Jul 19, 2010

The True Blue "Inception" Movie Review

Picture, if you will, driving down a city street in the rain. Gun fire flies at you from a nearby car. Out of nowhere, a train appears and pummels everything in it's path. Does this sound like a believable, or even entertaining scenario?

Many of you could read that line all you want, but the plausibility seems to escape logic. However, after sitting through Inception, you will finally have seen the one movie that this logic works in. In fact, it's small things like these that help make director Christopher Nolan's latest effort a thrilling ride through sub-conscious without ever fooling the audience's intelligence. There's trains, rotating buildings, and ever-changing streets. Yet somehow, for the most part, the realism keeps it from feeling trite.
The story is simple: Cobb (Leonardo DiCaprio) goes on a mission to implant theories into a billionaire's head (Cillian Murphy) using a team that specializes in delving into dreams. Of course, not everything appears to be that simple. There are dreams within dreams and a dead wife (Marion Cotillard) to hinder the process. There are probably question marks flying already, but what makes this effort phenomenal is not so much that the effects and sets are cutting edge, but that it's believable and easy to follow, yet by the end, you'll need a manual to figure out what happened.
It's an amazing achievement to capture the audience and entertain them while making them think hard. I haven't got any answers, but maybe it's the simplest thing. Maybe Nolan tricked the audience with one of his most ambitiously complex movies since Memento. However, he never once dumbs it down, even when explaining the processes and occurrences through Arthur (Joseph Gordon-Levitt, new king of suits) and Ariadne (the amazing Ellen Page).
The narrative is strong, yet can be packed with lies and truths, leaving the audience to really determine what's real and what's a dream. It also works as a character study on Cobb, with DiCaprio two-for-two with mind-bending thrillers for the year (other is Shutter Island).
You can argue that there are plot holes. Others will say "what plot holes?" Let's be honest, if there's anything missing, it's hard to tell because what Nolan has made is a perfect sci-fi noir, where the audience is the detective and the intimate moments hide the answers. It's an impressive accomplishment in a year when the best rated movie is a sequel (Toy Story 3), highest grossing is a remake Alice in Wonderland, and we still have a rerelease of Avatar to look forward to along with reboots, remakes, and repulsion.
It's tough to be original in this modern market, but Nolan has shown everyone once again how to do it. With a script that has been edited over eight years, the care can be seen into every little detail. Small points of dialogue unlock big clues. Even the casting decisions were ingenious and features 6 academy award nominees/winners that bring their A-game and show blockbusters how it's done.
Sure James Cameron took 12 years for Avatar and the effects to catch up, but in that time, it felt like he was lacking a solid dialogue in the script, which helped it suffer along with pointless, extended battles. In Inception, you want more of the zero gravity and effects, but what's genius is, Nolan knows where to stop to tease the audience and keep the story from feeling bloated.
Sure M. Night Shyamalan adapted the script to The Last Airbender, but his casting was hounded, initially creating a taboo. Inception didn't really worry about exploiting this and instead let the actors, from French (Cotillard), Canadian (Page), Asian (Ken Watanabe), and others, do their work.

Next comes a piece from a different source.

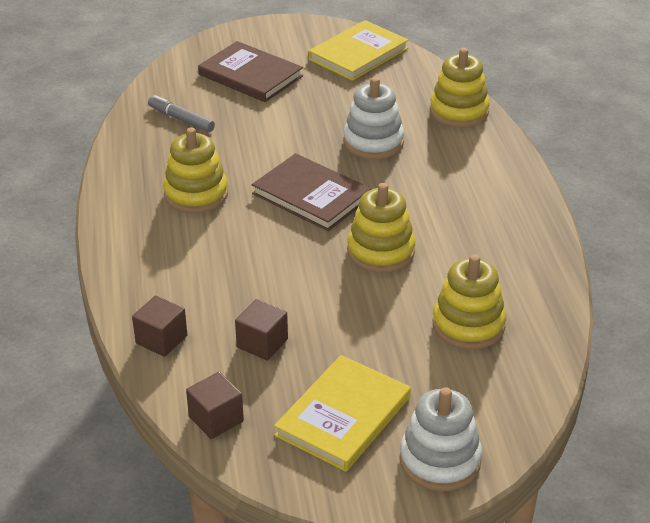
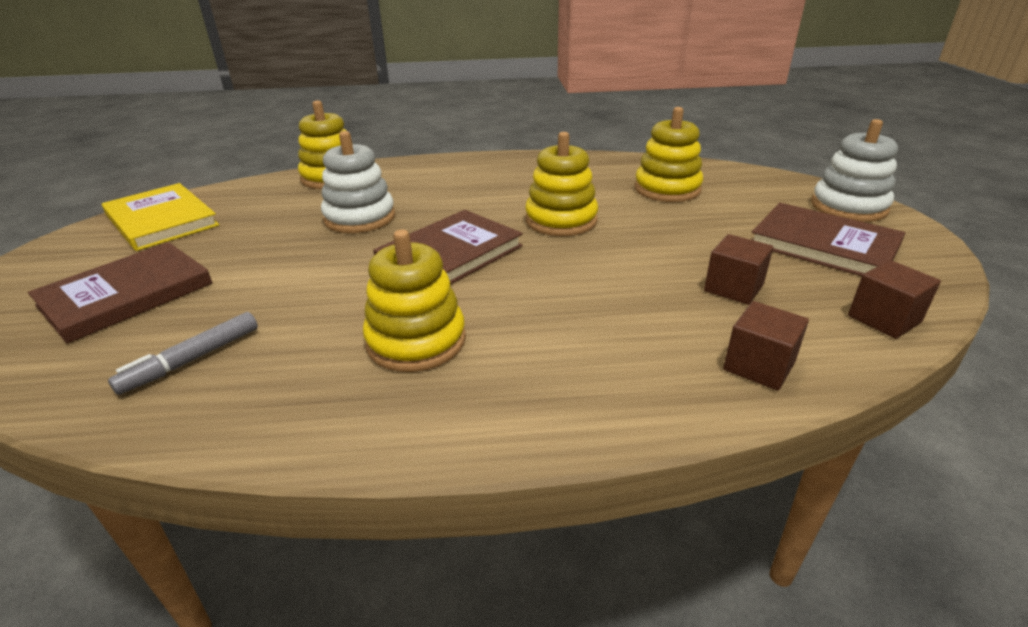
camera: 85 degrees left, 5 degrees down
(343, 416) = (823, 245): yellow book -> brown book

So, what has Inception taught us about movies? It has taught us to care about quality as well as quantity. Even on a big budget with effects, there needs to be realism and trust in the characters. There needs to be a solid base and some complexity to keep the desire going for two and a half hours.
And that is how Nolan manages to be one of the most successful working directors today. His TLC has saved Batman from the plagued Joel Schumaker days and convinced us that Robin Williams is a legitimate dramatic actor. He doesn't rush to get everything out on time and instead fine tunes details until we're left wanting more.

Don't believe me?
Go to the nearest... well, anywhere is fine, and just begin talking Inception or Batman 3. I guarantee you there will be someone there interested in talking to you.

And in the end, isn't that the goal of movies?